#### Try it:
Which lines of the entries contain the string "right"? Copy each of them.

#### Listed records:
──────────

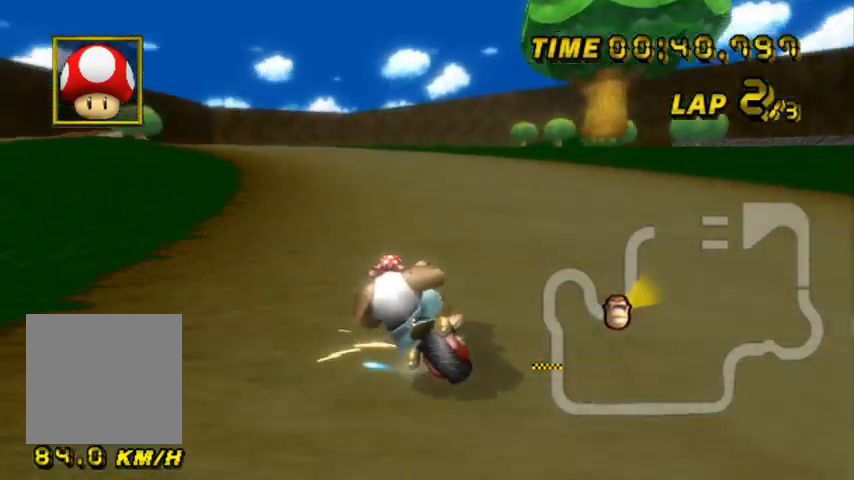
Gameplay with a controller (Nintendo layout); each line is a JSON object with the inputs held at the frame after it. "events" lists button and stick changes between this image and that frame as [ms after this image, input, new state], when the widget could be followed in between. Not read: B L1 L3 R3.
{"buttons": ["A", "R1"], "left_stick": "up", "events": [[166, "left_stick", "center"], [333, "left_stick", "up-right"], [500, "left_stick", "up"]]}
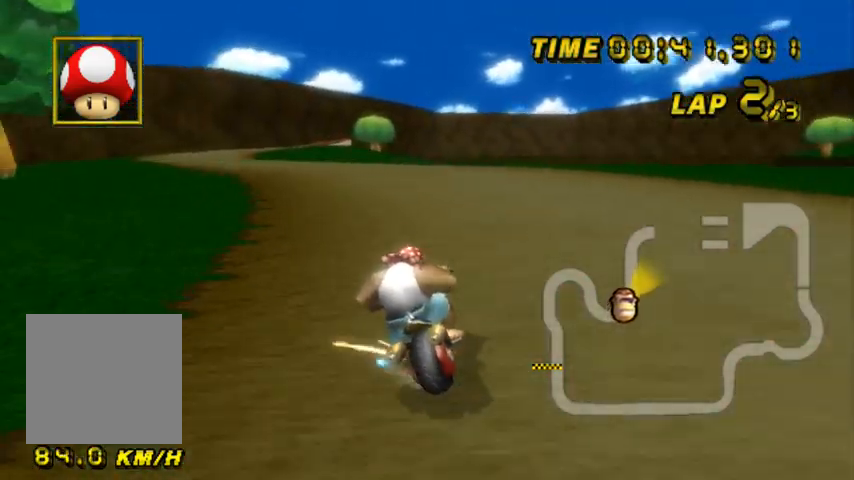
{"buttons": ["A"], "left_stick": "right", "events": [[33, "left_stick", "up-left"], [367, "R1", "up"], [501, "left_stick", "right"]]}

──────────

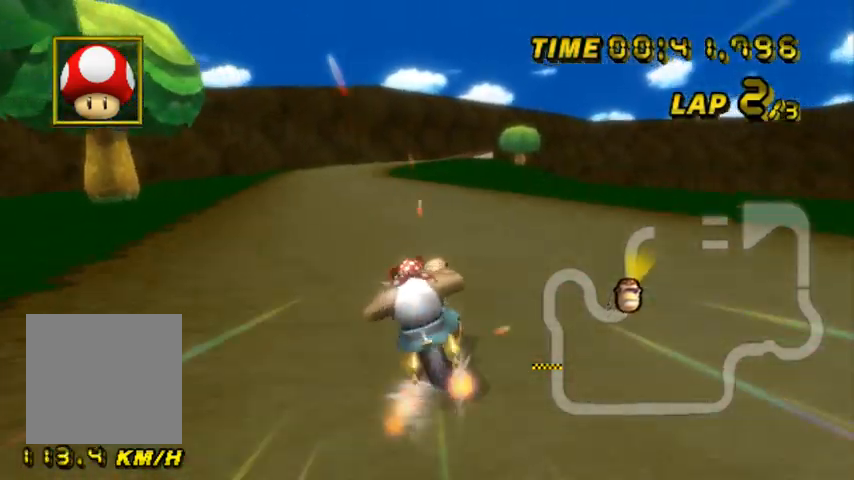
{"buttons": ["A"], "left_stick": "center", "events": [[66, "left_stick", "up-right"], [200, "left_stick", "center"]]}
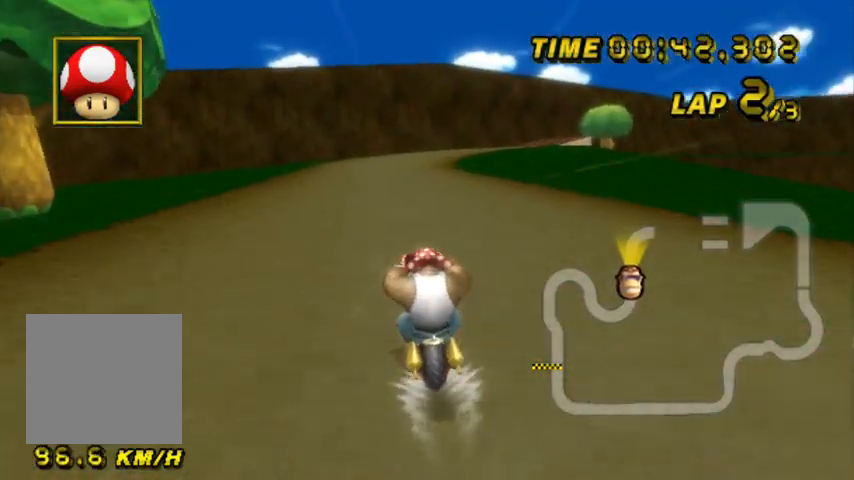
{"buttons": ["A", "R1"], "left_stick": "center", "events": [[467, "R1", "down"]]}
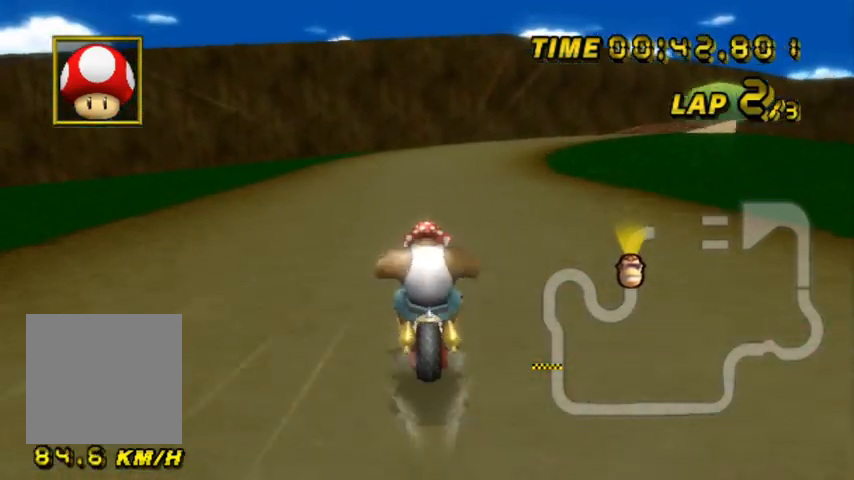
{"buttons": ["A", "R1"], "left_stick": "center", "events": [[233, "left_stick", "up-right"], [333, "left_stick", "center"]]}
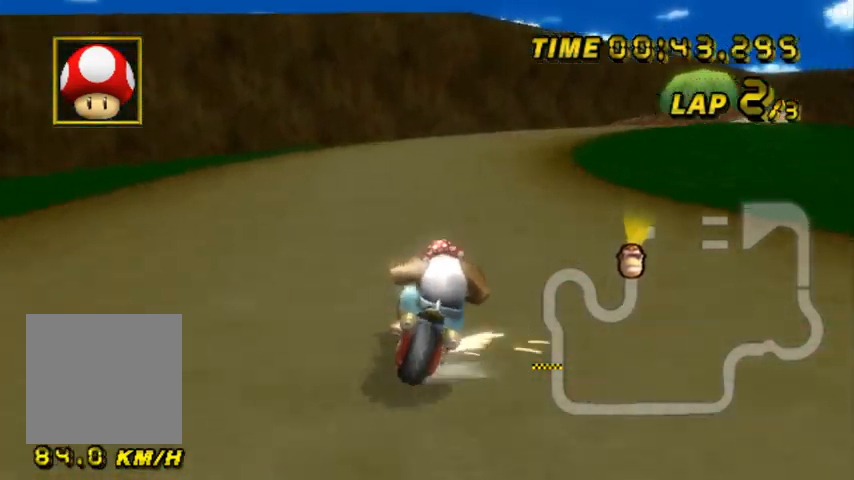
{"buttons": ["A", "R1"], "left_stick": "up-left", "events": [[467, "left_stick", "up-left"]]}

──────────

#### Task response:
{"buttons": ["A", "R1"], "left_stick": "up", "events": [[166, "left_stick", "center"], [333, "left_stick", "up-right"], [500, "left_stick", "up"]]}
{"buttons": ["A"], "left_stick": "right", "events": [[33, "left_stick", "up-left"], [367, "R1", "up"], [501, "left_stick", "right"]]}
{"buttons": ["A"], "left_stick": "center", "events": [[66, "left_stick", "up-right"], [200, "left_stick", "center"]]}
{"buttons": ["A", "R1"], "left_stick": "center", "events": [[233, "left_stick", "up-right"], [333, "left_stick", "center"]]}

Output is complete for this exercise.